To solidify your understanding for the AWS Certified AI Practitioner (AIF-C01) exam, consider how these services fit into the broader ML ecosystem:

Specialized AI Services (Comprehend, Polly, Rekognition) provide pre-trained models accessible via API. They require no machine learning expertise to use.

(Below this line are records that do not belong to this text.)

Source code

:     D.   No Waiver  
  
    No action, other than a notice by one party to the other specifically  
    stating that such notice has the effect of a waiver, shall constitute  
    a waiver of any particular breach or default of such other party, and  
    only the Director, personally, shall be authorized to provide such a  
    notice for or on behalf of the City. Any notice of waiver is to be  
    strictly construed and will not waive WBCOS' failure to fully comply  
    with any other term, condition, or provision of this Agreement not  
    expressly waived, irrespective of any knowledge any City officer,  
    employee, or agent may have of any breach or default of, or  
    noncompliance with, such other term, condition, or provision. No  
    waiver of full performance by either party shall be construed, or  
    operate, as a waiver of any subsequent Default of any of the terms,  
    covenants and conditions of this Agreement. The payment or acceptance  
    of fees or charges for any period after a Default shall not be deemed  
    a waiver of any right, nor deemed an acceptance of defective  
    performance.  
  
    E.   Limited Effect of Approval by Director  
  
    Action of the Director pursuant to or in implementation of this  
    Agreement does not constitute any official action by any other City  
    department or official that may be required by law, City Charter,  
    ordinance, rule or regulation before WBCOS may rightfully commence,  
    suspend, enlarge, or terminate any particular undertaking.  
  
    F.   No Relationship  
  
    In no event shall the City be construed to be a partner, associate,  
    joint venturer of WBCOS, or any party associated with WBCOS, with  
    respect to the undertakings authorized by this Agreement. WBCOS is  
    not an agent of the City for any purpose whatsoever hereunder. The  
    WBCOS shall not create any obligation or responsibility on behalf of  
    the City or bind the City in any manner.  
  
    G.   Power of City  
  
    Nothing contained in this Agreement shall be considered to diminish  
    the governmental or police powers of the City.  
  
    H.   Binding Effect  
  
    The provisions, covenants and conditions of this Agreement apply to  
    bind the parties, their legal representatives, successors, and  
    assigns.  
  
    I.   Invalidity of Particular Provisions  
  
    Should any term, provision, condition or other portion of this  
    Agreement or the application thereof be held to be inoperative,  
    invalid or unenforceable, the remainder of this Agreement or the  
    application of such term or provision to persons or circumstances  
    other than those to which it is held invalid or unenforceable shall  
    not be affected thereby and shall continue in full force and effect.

Amazon SageMaker is used for the custom ML build-train-deploy lifecycle. You would use SageMaker if you needed to build a custom computer vision model from scratch, rather than using Rekognition's pre-trained labels.
Generative AI Services (Amazon Bedrock, Amazon Q) are used for creating new content, whereas specialized AI services are primarily used for analyzing or translating existing content.